Vers une chimie sans PFAS : fin des polluants éternels ?
auteurs
Hugo Biron Consultant/Expert
Parole d'expert

Vers une chimie sans PFAS : fin des polluants éternels ?

Depuis plusieurs décennies, les substances per- et polyfluoroalkylées (PFAS) se sont imposées dans une multitude d’applications grâce à leurs propriétés uniques telles que la résistance à la chaleur, leur caractère hydrophobe et oléophobe, ou leur durabilité chimique. 

On les retrouve notamment dans les poêles antiadhésives, les emballages alimentaires, les textiles imperméables, les cosmétiques, les mousses anti-incendie ou encore les revêtements industriels. Mais ces avantages ont un revers majeur : la persistance extrême de ces molécules dans l’environnement et leur accumulation dans les organismes vivants, ce qui leur vaut le surnom de « polluants éternels ». Aujourd’hui, la recherche scientifique et l’innovation industrielle se mobilisent pour leur trouver des alternatives viables.

Des alternatives déjà disponibles mais encore imparfaites

Face à cette urgence, les alternatives aux PFAS se multiplient. Des bases de données comme celle récemment publiée par l’American Chemical Society recensent déjà plus de 500 alternatives potentielles couvrant un large éventail d’usages, des emballages aux revêtements industriels. Ces alternatives proviennent aussi bien de la chimie de synthèse que de ressources biosourcées, et certaines sont déjà testées en conditions réelles. Parmi les substituts fluorés de nouvelle génération, le HFPO-DA ou encore l’ADONA, sont étudiés comme remplaçants dans certaines applications industrielles. D’autres recherches privilégient des matériaux d’origine naturelle, tels que l’amidon, les protéines végétales ou la chitine, pour développer des revêtements alimentaires performants et biodégradables. Cependant, ces substituts n’atteignent pas encore le même niveau de performance, en particulier pour les applications les plus exigeantes comme les mousses anti-incendie.

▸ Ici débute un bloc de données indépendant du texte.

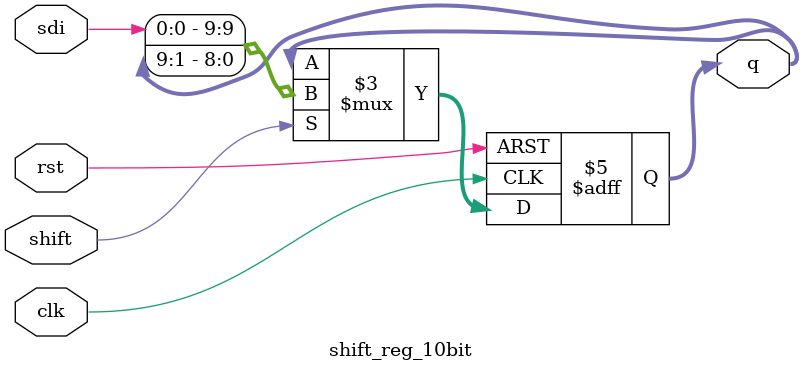
<source format=v>
`timescale 1ns / 1ps

module shift_reg_10bit
    (
    input           clk     ,
                    rst     ,
                    shift   ,
                    sdi     ,
    output reg [9:0] q
    );
    
    always@(posedge clk or posedge rst)
        if(rst)
            q   <=  10'b0;
        else if(shift)
            q   <=  {sdi, q[9:1]};
        else
            q   <=  q;
            
endmodule

</source>
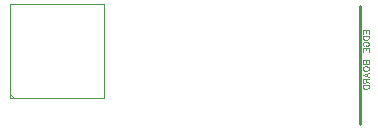
<source format=gbr>
G04 DipTrace 3.2.0.1*
G04 TopAssy.gbr*
%MOIN*%
G04 #@! TF.FileFunction,Drawing,Top*
G04 #@! TF.Part,Single*
%ADD10C,0.009843*%
%ADD48C,0.003937*%
%ADD157C,0.003088*%
%FSLAX26Y26*%
G04*
G70*
G90*
G75*
G01*
G04 TopAssy*
%LPD*%
X2362910Y452244D2*
D10*
Y845945D1*
X1196232Y539232D2*
D48*
Y854170D1*
X1511170D1*
Y539232D1*
X1196232D1*
X1211965D2*
X1196232Y554965D1*
X2373122Y753784D2*
D157*
Y766209D1*
X2393218D1*
Y753784D1*
X2382695Y766209D2*
Y758560D1*
X2373122Y747609D2*
X2393218D1*
Y740910D1*
X2392245Y738036D1*
X2390344Y736113D1*
X2388421Y735162D1*
X2385569Y734211D1*
X2380772D1*
X2377898Y735162D1*
X2375996Y736113D1*
X2374073Y738036D1*
X2373122Y740910D1*
Y747609D1*
X2377898Y713688D2*
X2375996Y714638D1*
X2374073Y716562D1*
X2373122Y718463D1*
Y722288D1*
X2374073Y724211D1*
X2375996Y726112D1*
X2377898Y727085D1*
X2380772Y728036D1*
X2385569D1*
X2388421Y727085D1*
X2390344Y726112D1*
X2392245Y724211D1*
X2393218Y722288D1*
Y718463D1*
X2392245Y716562D1*
X2390344Y714638D1*
X2388421Y713688D1*
X2385569D1*
Y718463D1*
X2373122Y695088D2*
Y707512D1*
X2393218D1*
Y695088D1*
X2382695Y707512D2*
Y699863D1*
X2373524Y665798D2*
X2393620D1*
Y657176D1*
X2392647Y654302D1*
X2391697Y653352D1*
X2389795Y652401D1*
X2386921D1*
X2384998Y653352D1*
X2384047Y654302D1*
X2383097Y657176D1*
X2382124Y654302D1*
X2381173Y653352D1*
X2379272Y652401D1*
X2377349D1*
X2375447Y653352D1*
X2374475Y654302D1*
X2373524Y657176D1*
Y665798D1*
X2383097D2*
Y657176D1*
X2373524Y640477D2*
X2374475Y642401D1*
X2376398Y644302D1*
X2378299Y645275D1*
X2381173Y646225D1*
X2385971D1*
X2388823Y645275D1*
X2390746Y644302D1*
X2392647Y642401D1*
X2393620Y640477D1*
Y636653D1*
X2392647Y634751D1*
X2390746Y632828D1*
X2388823Y631877D1*
X2385971Y630927D1*
X2381173D1*
X2378299Y631877D1*
X2376398Y632828D1*
X2374475Y634751D1*
X2373524Y636653D1*
Y640477D1*
X2393620Y609430D2*
X2373524Y617102D1*
X2393620Y624751D1*
X2386921Y621877D2*
Y612304D1*
X2383097Y603255D2*
Y594655D1*
X2382124Y591781D1*
X2381173Y590808D1*
X2379272Y589857D1*
X2377349D1*
X2375447Y590808D1*
X2374475Y591781D1*
X2373524Y594655D1*
Y603255D1*
X2393620D1*
X2383097Y596556D2*
X2393620Y589857D1*
X2373524Y583682D2*
X2393620D1*
Y576983D1*
X2392647Y574109D1*
X2390746Y572186D1*
X2388823Y571235D1*
X2385971Y570284D1*
X2381173D1*
X2378299Y571235D1*
X2376398Y572186D1*
X2374475Y574109D1*
X2373524Y576983D1*
Y583682D1*
M02*

</source>
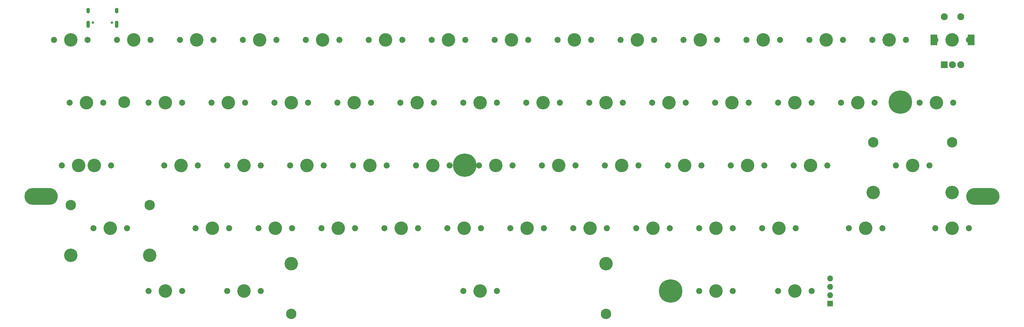
<source format=gbr>
%TF.GenerationSoftware,KiCad,Pcbnew,(5.1.6)-1*%
%TF.CreationDate,2020-09-28T17:44:52+07:00*%
%TF.ProjectId,HHKR,48484b52-2e6b-4696-9361-645f70636258,rev?*%
%TF.SameCoordinates,Original*%
%TF.FileFunction,Soldermask,Top*%
%TF.FilePolarity,Negative*%
%FSLAX46Y46*%
G04 Gerber Fmt 4.6, Leading zero omitted, Abs format (unit mm)*
G04 Created by KiCad (PCBNEW (5.1.6)-1) date 2020-09-28 17:44:52*
%MOMM*%
%LPD*%
G01*
G04 APERTURE LIST*
%ADD10C,1.850000*%
%ADD11C,4.087800*%
%ADD12C,7.100240*%
%ADD13O,10.099980X5.101260*%
%ADD14C,3.600000*%
%ADD15C,3.148000*%
%ADD16C,0.750000*%
%ADD17O,1.100000X2.200000*%
%ADD18O,1.100000X1.700000*%
%ADD19C,2.100000*%
%ADD20R,2.100000X3.300000*%
%ADD21R,2.100000X2.100000*%
%ADD22O,1.800000X1.800000*%
%ADD23R,1.800000X1.800000*%
G04 APERTURE END LIST*
D10*
%TO.C,MX60*%
X286067500Y76200000D03*
X275907500Y76200000D03*
D11*
X280987500Y76200000D03*
%TD*%
D10*
%TO.C,MX30*%
X152717500Y57150000D03*
X142557500Y57150000D03*
D11*
X147637500Y57150000D03*
%TD*%
D12*
%TO.C,H6*%
X138250000Y57250000D03*
%TD*%
%TO.C,H5*%
X200550000Y19050000D03*
%TD*%
%TO.C,H4*%
X270100000Y76350000D03*
%TD*%
D13*
%TO.C,H3*%
X295050000Y47750000D03*
%TD*%
%TO.C,H2*%
X10050000Y47750000D03*
%TD*%
D14*
%TO.C,H1*%
X35250000Y76350000D03*
%TD*%
D10*
%TO.C,MX27*%
X137795000Y19050000D03*
X147955000Y19050000D03*
D11*
X142875000Y19050000D03*
D15*
X85725000Y12065000D03*
X180975000Y12065000D03*
D11*
X85725000Y27305000D03*
X180975000Y27305000D03*
%TD*%
D10*
%TO.C,MX22*%
X124142500Y38100000D03*
X113982500Y38100000D03*
D11*
X119062500Y38100000D03*
%TD*%
%TO.C,MX61*%
X21431250Y57150000D03*
D10*
X16351250Y57150000D03*
X26511250Y57150000D03*
%TD*%
D11*
%TO.C,MX3*%
X26193750Y57150000D03*
D10*
X21113750Y57150000D03*
X31273750Y57150000D03*
%TD*%
%TO.C,MX4*%
X25876250Y38100000D03*
D11*
X30956250Y38100000D03*
D10*
X36036250Y38100000D03*
D11*
X19018250Y29845000D03*
X42894250Y29845000D03*
D15*
X19018250Y45085000D03*
X42894250Y45085000D03*
%TD*%
D10*
%TO.C,MX56*%
X268763750Y57150000D03*
D11*
X273843750Y57150000D03*
D10*
X278923750Y57150000D03*
D11*
X261905750Y48895000D03*
X285781750Y48895000D03*
D15*
X261905750Y64135000D03*
X285781750Y64135000D03*
%TD*%
D11*
%TO.C,MX6*%
X38100000Y95250000D03*
D10*
X33020000Y95250000D03*
X43180000Y95250000D03*
%TD*%
D11*
%TO.C,MX1*%
X19050000Y95250000D03*
D10*
X13970000Y95250000D03*
X24130000Y95250000D03*
%TD*%
%TO.C,MX18*%
X105092500Y38100000D03*
X94932500Y38100000D03*
D11*
X100012500Y38100000D03*
%TD*%
D10*
%TO.C,MX17*%
X95567500Y57150000D03*
X85407500Y57150000D03*
D11*
X90487500Y57150000D03*
%TD*%
D10*
%TO.C,MX16*%
X90805000Y76200000D03*
X80645000Y76200000D03*
D11*
X85725000Y76200000D03*
%TD*%
D16*
%TO.C,USB1*%
X31480000Y100505000D03*
X25700000Y100505000D03*
D17*
X24270000Y99975000D03*
X32910000Y99975000D03*
D18*
X24270000Y104155000D03*
X32910000Y104155000D03*
%TD*%
D19*
%TO.C,SWE1*%
X288368750Y102250000D03*
X283368750Y102250000D03*
D20*
X291468750Y95250000D03*
X280268750Y95250000D03*
D19*
X288368750Y87750000D03*
X285868750Y87750000D03*
D21*
X283368750Y87750000D03*
%TD*%
D22*
%TO.C,J1*%
X248820000Y22860000D03*
X248820000Y20320000D03*
X248820000Y17780000D03*
D23*
X248820000Y15240000D03*
%TD*%
D10*
%TO.C,MX59*%
X290830000Y95250000D03*
X280670000Y95250000D03*
D11*
X285750000Y95250000D03*
%TD*%
D10*
%TO.C,MX58*%
X271780000Y95250000D03*
X261620000Y95250000D03*
D11*
X266700000Y95250000D03*
%TD*%
D10*
%TO.C,MX57*%
X290830000Y38100000D03*
X280670000Y38100000D03*
D11*
X285750000Y38100000D03*
%TD*%
D10*
%TO.C,MX55*%
X262255000Y76200000D03*
X252095000Y76200000D03*
D11*
X257175000Y76200000D03*
%TD*%
D10*
%TO.C,MX54*%
X252730000Y95250000D03*
X242570000Y95250000D03*
D11*
X247650000Y95250000D03*
%TD*%
D10*
%TO.C,MX53*%
X264636250Y38100000D03*
X254476250Y38100000D03*
D11*
X259556250Y38100000D03*
%TD*%
D10*
%TO.C,MX52*%
X247967500Y57150000D03*
X237807500Y57150000D03*
D11*
X242887500Y57150000D03*
%TD*%
D10*
%TO.C,MX51*%
X243205000Y76200000D03*
X233045000Y76200000D03*
D11*
X238125000Y76200000D03*
%TD*%
D10*
%TO.C,MX50*%
X233680000Y95250000D03*
X223520000Y95250000D03*
D11*
X228600000Y95250000D03*
%TD*%
D10*
%TO.C,MX49*%
X243205000Y19050000D03*
X233045000Y19050000D03*
D11*
X238125000Y19050000D03*
%TD*%
D10*
%TO.C,MX48*%
X238442500Y38100000D03*
X228282500Y38100000D03*
D11*
X233362500Y38100000D03*
%TD*%
D10*
%TO.C,MX47*%
X228917500Y57150000D03*
X218757500Y57150000D03*
D11*
X223837500Y57150000D03*
%TD*%
D10*
%TO.C,MX46*%
X224155000Y76200000D03*
X213995000Y76200000D03*
D11*
X219075000Y76200000D03*
%TD*%
D10*
%TO.C,MX45*%
X214630000Y95250000D03*
X204470000Y95250000D03*
D11*
X209550000Y95250000D03*
%TD*%
D10*
%TO.C,MX44*%
X219392500Y19050000D03*
X209232500Y19050000D03*
D11*
X214312500Y19050000D03*
%TD*%
D10*
%TO.C,MX43*%
X219392500Y38100000D03*
X209232500Y38100000D03*
D11*
X214312500Y38100000D03*
%TD*%
D10*
%TO.C,MX42*%
X209867500Y57150000D03*
X199707500Y57150000D03*
D11*
X204787500Y57150000D03*
%TD*%
D10*
%TO.C,MX41*%
X205105000Y76200000D03*
X194945000Y76200000D03*
D11*
X200025000Y76200000D03*
%TD*%
D10*
%TO.C,MX40*%
X195580000Y95250000D03*
X185420000Y95250000D03*
D11*
X190500000Y95250000D03*
%TD*%
D10*
%TO.C,MX39*%
X200342500Y38100000D03*
X190182500Y38100000D03*
D11*
X195262500Y38100000D03*
%TD*%
D10*
%TO.C,MX38*%
X190817500Y57150000D03*
X180657500Y57150000D03*
D11*
X185737500Y57150000D03*
%TD*%
D10*
%TO.C,MX37*%
X186055000Y76200000D03*
X175895000Y76200000D03*
D11*
X180975000Y76200000D03*
%TD*%
D10*
%TO.C,MX36*%
X176530000Y95250000D03*
X166370000Y95250000D03*
D11*
X171450000Y95250000D03*
%TD*%
D10*
%TO.C,MX35*%
X181292500Y38100000D03*
X171132500Y38100000D03*
D11*
X176212500Y38100000D03*
%TD*%
D10*
%TO.C,MX34*%
X171767500Y57150000D03*
X161607500Y57150000D03*
D11*
X166687500Y57150000D03*
%TD*%
D10*
%TO.C,MX33*%
X167005000Y76200000D03*
X156845000Y76200000D03*
D11*
X161925000Y76200000D03*
%TD*%
D10*
%TO.C,MX32*%
X157480000Y95250000D03*
X147320000Y95250000D03*
D11*
X152400000Y95250000D03*
%TD*%
D10*
%TO.C,MX31*%
X162242500Y38100000D03*
X152082500Y38100000D03*
D11*
X157162500Y38100000D03*
%TD*%
D10*
%TO.C,MX29*%
X147955000Y76200000D03*
X137795000Y76200000D03*
D11*
X142875000Y76200000D03*
%TD*%
D10*
%TO.C,MX28*%
X138430000Y95250000D03*
X128270000Y95250000D03*
D11*
X133350000Y95250000D03*
%TD*%
D10*
%TO.C,MX26*%
X143192500Y38100000D03*
X133032500Y38100000D03*
D11*
X138112500Y38100000D03*
%TD*%
D10*
%TO.C,MX25*%
X133667500Y57150000D03*
X123507500Y57150000D03*
D11*
X128587500Y57150000D03*
%TD*%
D10*
%TO.C,MX24*%
X128905000Y76200000D03*
X118745000Y76200000D03*
D11*
X123825000Y76200000D03*
%TD*%
D10*
%TO.C,MX23*%
X119380000Y95250000D03*
X109220000Y95250000D03*
D11*
X114300000Y95250000D03*
%TD*%
D10*
%TO.C,MX21*%
X114617500Y57150000D03*
X104457500Y57150000D03*
D11*
X109537500Y57150000D03*
%TD*%
D10*
%TO.C,MX20*%
X109855000Y76200000D03*
X99695000Y76200000D03*
D11*
X104775000Y76200000D03*
%TD*%
D10*
%TO.C,MX19*%
X100330000Y95250000D03*
X90170000Y95250000D03*
D11*
X95250000Y95250000D03*
%TD*%
D10*
%TO.C,MX15*%
X81280000Y95250000D03*
X71120000Y95250000D03*
D11*
X76200000Y95250000D03*
%TD*%
D10*
%TO.C,MX14*%
X86042500Y38100000D03*
X75882500Y38100000D03*
D11*
X80962500Y38100000D03*
%TD*%
D10*
%TO.C,MX13*%
X76517500Y57150000D03*
X66357500Y57150000D03*
D11*
X71437500Y57150000D03*
%TD*%
D10*
%TO.C,MX12*%
X71755000Y76200000D03*
X61595000Y76200000D03*
D11*
X66675000Y76200000D03*
%TD*%
D10*
%TO.C,MX11*%
X62230000Y95250000D03*
X52070000Y95250000D03*
D11*
X57150000Y95250000D03*
%TD*%
D10*
%TO.C,MX10*%
X76517500Y19050000D03*
X66357500Y19050000D03*
D11*
X71437500Y19050000D03*
%TD*%
D10*
%TO.C,MX9*%
X66992500Y38100000D03*
X56832500Y38100000D03*
D11*
X61912500Y38100000D03*
%TD*%
D10*
%TO.C,MX8*%
X57467500Y57150000D03*
X47307500Y57150000D03*
D11*
X52387500Y57150000D03*
%TD*%
D10*
%TO.C,MX7*%
X52705000Y76200000D03*
X42545000Y76200000D03*
D11*
X47625000Y76200000D03*
%TD*%
D10*
%TO.C,MX5*%
X52705000Y19050000D03*
X42545000Y19050000D03*
D11*
X47625000Y19050000D03*
%TD*%
D10*
%TO.C,MX2*%
X28892500Y76200000D03*
X18732500Y76200000D03*
D11*
X23812500Y76200000D03*
%TD*%
M02*

</source>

Assurer une substitution responsable

La substitution des PFAS ne peut néanmoins pas se limiter à une logique de remplacement direct. Les experts insistent sur la nécessité d’éviter les « substitutions regrettables », lorsque les alternatives s’avèrent elles aussi problématiques pour la santé ou l’environnement. Ainsi, des cadres méthodologiques tels que la certification GreenScreen for Safer Chemicals ou les lignes directrices de l’OCDE offrent des repères pour évaluer la sécurité et la durabilité de ces substituts. En parallèle, des travaux académiques proposent des principes de conception moléculaire permettant de développer des matériaux performants sans les liaisons carbone-fluor particulièrement stables qui rendent les PFAS si persistants. Ces approches ouvrent alors la voie à une chimie véritablement « sans PFAS », pensée dès la conception pour minimiser les risques à long terme.

Des secteurs en pleine recomposition

Certaines industries sont déjà engagées dans la transition. En effet, dans le secteur de la mode et du textile, plusieurs marques comme Patagonia ou Fjällräven ont annoncé l’abandon progressif des traitements à base de PFAS, malgré les difficultés techniques et le surcoût lié aux alternatives. Ensuite, dans le domaine des mousses anti-incendie, plusieurs formulations fluorées neutres (F3) sont en cours de développement, avec des essais prometteurs soutenus par des organismes publics et militaires. L’objectif est d’atteindre d’ici quelques années des performances comparables aux mousses PFAS, tout en éliminant leur impact environnemental. Enfin, dans l’emballage alimentaire, la combinaison de polymères biosourcés et de traitements de surface alternatifs commence également à fournir des solutions compétitives. Ces initiatives témoignent donc d’une volonté croissante des industriels de s’affranchir de la dépendance aux PFAS.

Vers une nouvelle ère de la chimie des matériaux

Ainsi, la substitution des PFAS représente un défi scientifique et technologique considérable : comment concilier performance, sécurité et durabilité ? Si la route reste longue, les avancées récentes démontrent qu’un avenir sans PFAS est envisageable. Les innovations en chimie verte, la mise à disposition de bases de données ouvertes et la mobilisation de cadres réglementaires incitatifs constituent des leviers essentiels pour accélérer cette transition. À terme, l’objectif n’est pas seulement de remplacer les PFAS, mais de repenser nos modes de conception des matériaux pour construire une chimie plus sûre, circulaire et respectueuse de notre santé et de l’environnement. Une révolution qui pourrait marquer la fin des « polluants éternels ».